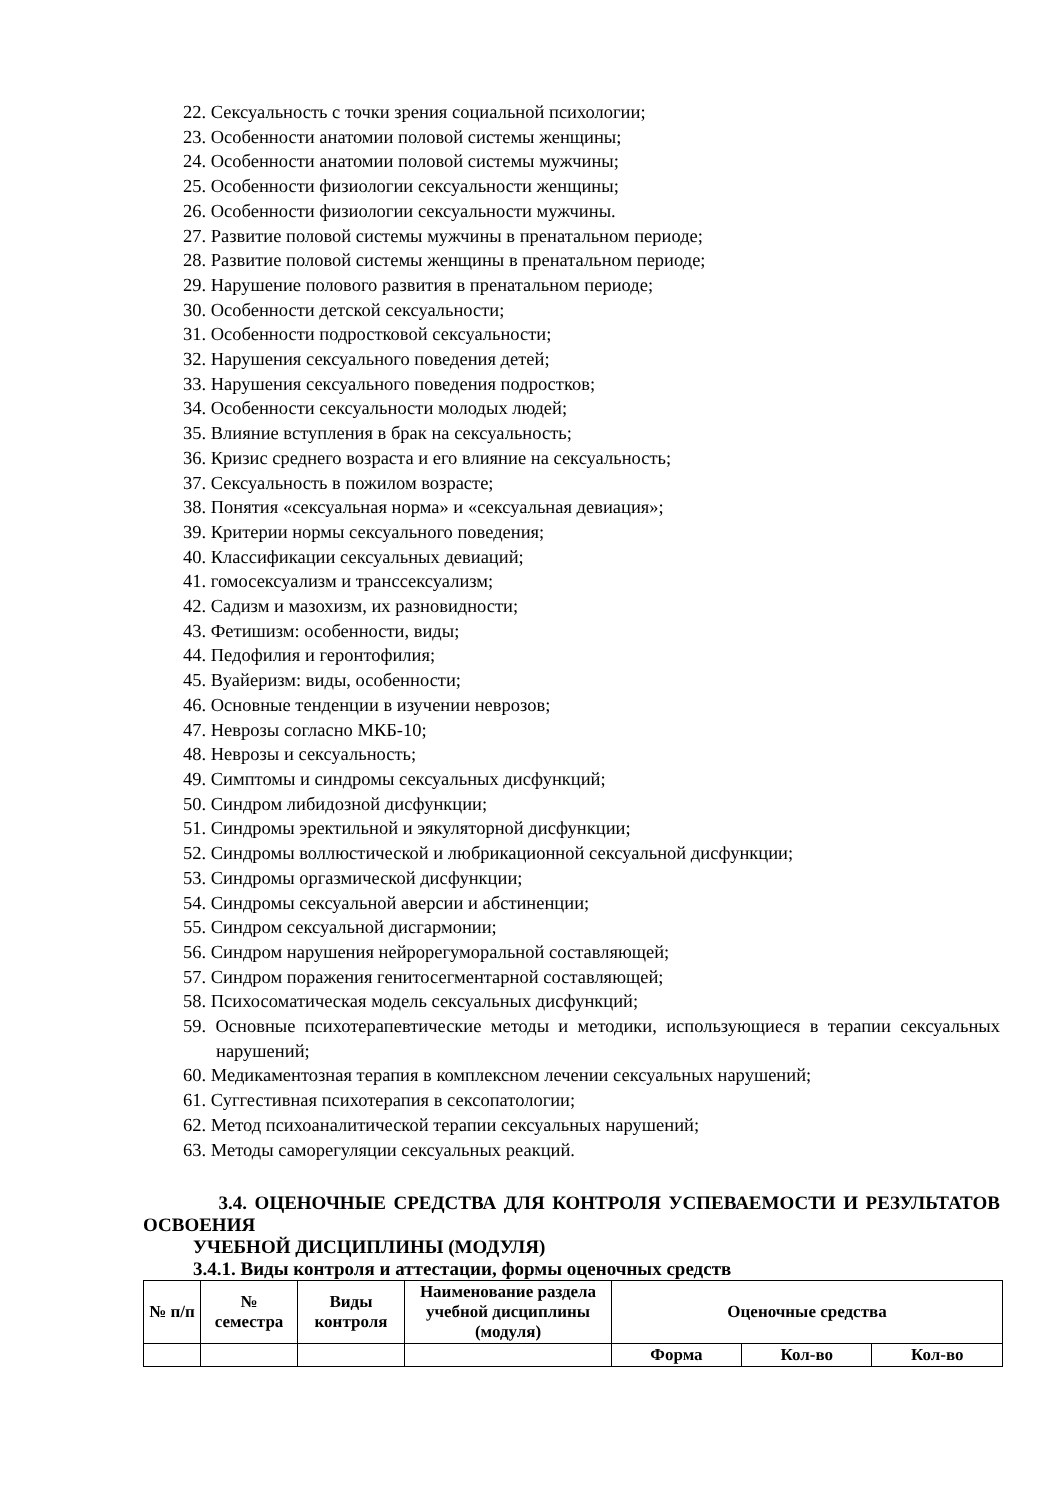22. Сексуальность с точки зрения социальной психологии;
23. Особенности анатомии половой системы женщины;
24. Особенности анатомии половой системы мужчины;
25. Особенности физиологии сексуальности женщины;
26. Особенности физиологии сексуальности мужчины.
27. Развитие половой системы мужчины в пренатальном периоде;
28. Развитие половой системы женщины в пренатальном периоде;
29. Нарушение полового развития в пренатальном периоде;
30. Особенности детской сексуальности;
31. Особенности подростковой сексуальности;
32. Нарушения сексуального поведения детей;
33. Нарушения сексуального поведения подростков;
34. Особенности сексуальности молодых людей;
35. Влияние вступления в брак на сексуальность;
36. Кризис среднего возраста и его влияние на сексуальность;
37. Сексуальность в пожилом возрасте;
38. Понятия «сексуальная норма» и «сексуальная девиация»;
39. Критерии нормы сексуального поведения;
40. Классификации сексуальных девиаций;
41. гомосексуализм и транссексуализм;
42. Садизм и мазохизм, их разновидности;
43. Фетишизм: особенности, виды;
44. Педофилия и геронтофилия;
45. Вуайеризм: виды, особенности;
46. Основные тенденции в изучении неврозов;
47. Неврозы согласно МКБ-10;
48. Неврозы и сексуальность;
49. Симптомы и синдромы сексуальных дисфункций;
50. Синдром либидозной дисфункции;
51. Синдромы эректильной и эякуляторной дисфункции;
52. Синдромы воллюстической и любрикационной сексуальной дисфункции;
53. Синдромы оргазмической дисфункции;
54. Синдромы сексуальной аверсии и абстиненции;
55. Синдром сексуальной дисгармонии;
56. Синдром нарушения нейрорегуморальной составляющей;
57. Синдром поражения генитосегментарной составляющей;
58. Психосоматическая модель сексуальных дисфункций;
59. Основные психотерапевтические методы и методики, использующиеся в терапии сексуальных нарушений;
60. Медикаментозная терапия в комплексном лечении сексуальных нарушений;
61. Суггестивная психотерапия в сексопатологии;
62. Метод психоаналитической терапии сексуальных нарушений;
63. Методы саморегуляции сексуальных реакций.
3.4. ОЦЕНОЧНЫЕ СРЕДСТВА ДЛЯ КОНТРОЛЯ УСПЕВАЕМОСТИ И РЕЗУЛЬТАТОВ ОСВОЕНИЯ
УЧЕБНОЙ ДИСЦИПЛИНЫ (МОДУЛЯ)
3.4.1. Виды контроля и аттестации, формы оценочных средств
| № п/п | № семестра | Виды контроля | Наименование раздела учебной дисциплины (модуля) | Оценочные средства | | |
| | | | | Форма | Кол-во | Кол-во |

• • •

● About this exercise
Return each of the lines exactly as they appear above, with no images.

● Task output
22. Сексуальность с точки зрения социальной психологии;
23. Особенности анатомии половой системы женщины;
24. Особенности анатомии половой системы мужчины;
25. Особенности физиологии сексуальности женщины;
26. Особенности физиологии сексуальности мужчины.
27. Развитие половой системы мужчины в пренатальном периоде;
28. Развитие половой системы женщины в пренатальном периоде;
29. Нарушение полового развития в пренатальном периоде;
30. Особенности детской сексуальности;
31. Особенности подростковой сексуальности;
32. Нарушения сексуального поведения детей;
33. Нарушения сексуального поведения подростков;
34. Особенности сексуальности молодых людей;
35. Влияние вступления в брак на сексуальность;
36. Кризис среднего возраста и его влияние на сексуальность;
37. Сексуальность в пожилом возрасте;
38. Понятия «сексуальная норма» и «сексуальная девиация»;
39. Критерии нормы сексуального поведения;
40. Классификации сексуальных девиаций;
41. гомосексуализм и транссексуализм;
42. Садизм и мазохизм, их разновидности;
43. Фетишизм: особенности, виды;
44. Педофилия и геронтофилия;
45. Вуайеризм: виды, особенности;
46. Основные тенденции в изучении неврозов;
47. Неврозы согласно МКБ-10;
48. Неврозы и сексуальность;
49. Симптомы и синдромы сексуальных дисфункций;
50. Синдром либидозной дисфункции;
51. Синдромы эректильной и эякуляторной дисфункции;
52. Синдромы воллюстической и любрикационной сексуальной дисфункции;
53. Синдромы оргазмической дисфункции;
54. Синдромы сексуальной аверсии и абстиненции;
55. Синдром сексуальной дисгармонии;
56. Синдром нарушения нейрорегуморальной составляющей;
57. Синдром поражения генитосегментарной составляющей;
58. Психосоматическая модель сексуальных дисфункций;
59. Основные психотерапевтические методы и методики, использующиеся в терапии сексуальных нарушений;
60. Медикаментозная терапия в комплексном лечении сексуальных нарушений;
61. Суггестивная психотерапия в сексопатологии;
62. Метод психоаналитической терапии сексуальных нарушений;
63. Методы саморегуляции сексуальных реакций.
3.4. ОЦЕНОЧНЫЕ СРЕДСТВА ДЛЯ КОНТРОЛЯ УСПЕВАЕМОСТИ И РЕЗУЛЬТАТОВ ОСВОЕНИЯ
УЧЕБНОЙ ДИСЦИПЛИНЫ (МОДУЛЯ)
3.4.1. Виды контроля и аттестации, формы оценочных средств
| № п/п | № семестра | Виды контроля | Наименование раздела учебной дисциплины (модуля) | Оценочные средства | | |
| | | | | Форма | Кол-во | Кол-во |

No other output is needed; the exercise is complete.